Suhu udara di India sedang panas-panasnya, terlebih lagi di New Delhi, tempat diselenggarakannya kejuaraan. Suhu udara di ibukota India itu bisa mencapai 38 hingga 41 derajat Celcius.
"Ada waktu lima hari buat beradaptasi," kata kapten Tim Piala Thomas, Hendra Setiawan. "Dalam bulan ini, di sana (India) memang sedang panas-panasnya."
Tim Indonesia dijadwalkan tiba di New Delhi pada 13 Mei. Sementara kejuaraan sendiri akan berlangsung pada 18-25 Mei di Siri Fort Sports Complex.
Pasangan ganda Mohammad Ahsan itu juga sedikit resah dengan kondisi tersebut. Pasalnya, ini adalah pengalaman pertamanya bermain di negara dengan suhu udara yang tinggi. "Solusinya mungkin dengan banyak minum," ujar Hendra.

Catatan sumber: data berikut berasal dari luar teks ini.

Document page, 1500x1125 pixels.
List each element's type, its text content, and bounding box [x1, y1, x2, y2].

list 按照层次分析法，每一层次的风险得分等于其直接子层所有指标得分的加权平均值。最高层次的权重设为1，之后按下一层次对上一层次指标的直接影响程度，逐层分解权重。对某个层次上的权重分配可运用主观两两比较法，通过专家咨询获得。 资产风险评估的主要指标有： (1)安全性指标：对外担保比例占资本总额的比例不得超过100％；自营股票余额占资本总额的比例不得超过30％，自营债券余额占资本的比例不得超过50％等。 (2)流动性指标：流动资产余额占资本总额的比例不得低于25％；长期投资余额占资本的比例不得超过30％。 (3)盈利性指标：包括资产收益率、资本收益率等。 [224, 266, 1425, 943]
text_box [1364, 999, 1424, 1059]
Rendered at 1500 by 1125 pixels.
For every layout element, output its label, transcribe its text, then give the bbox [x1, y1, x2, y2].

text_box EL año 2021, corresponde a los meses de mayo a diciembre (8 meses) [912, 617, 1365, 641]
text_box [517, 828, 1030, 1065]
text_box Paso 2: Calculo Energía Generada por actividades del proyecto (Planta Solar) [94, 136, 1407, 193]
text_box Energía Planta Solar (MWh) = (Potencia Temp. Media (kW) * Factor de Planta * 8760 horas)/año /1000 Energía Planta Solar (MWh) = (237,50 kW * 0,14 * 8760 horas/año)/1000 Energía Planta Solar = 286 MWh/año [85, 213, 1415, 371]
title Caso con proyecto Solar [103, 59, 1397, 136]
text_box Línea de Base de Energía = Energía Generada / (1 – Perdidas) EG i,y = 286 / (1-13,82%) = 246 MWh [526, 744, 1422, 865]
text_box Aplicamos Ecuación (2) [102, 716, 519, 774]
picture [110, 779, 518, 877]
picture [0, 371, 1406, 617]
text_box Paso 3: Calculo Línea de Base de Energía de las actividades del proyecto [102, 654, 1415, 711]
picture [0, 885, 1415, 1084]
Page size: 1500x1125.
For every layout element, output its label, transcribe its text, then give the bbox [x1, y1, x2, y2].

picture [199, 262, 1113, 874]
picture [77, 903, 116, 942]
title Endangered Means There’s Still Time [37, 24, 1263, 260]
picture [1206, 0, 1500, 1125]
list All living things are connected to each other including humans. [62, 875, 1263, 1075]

"Aku juga jarang bermain di negara bersuhu panas," lanjut juara dunia 2013 itu. "Kalau di dalam gedung memang tak masalah, tetapi saat keluar-masuk gedung pertandingan sehingga suhu berubah itu yang masalah."
Hendra pun mengingatkan rekan-rekannya untuk menjaga kondisi selama turnamen berlangsung. "Di sini (Jakarta) saja kondisi pemain mulai turun, dan ada beberapa yang mulai radang, termasuk aku," jelas Hendra.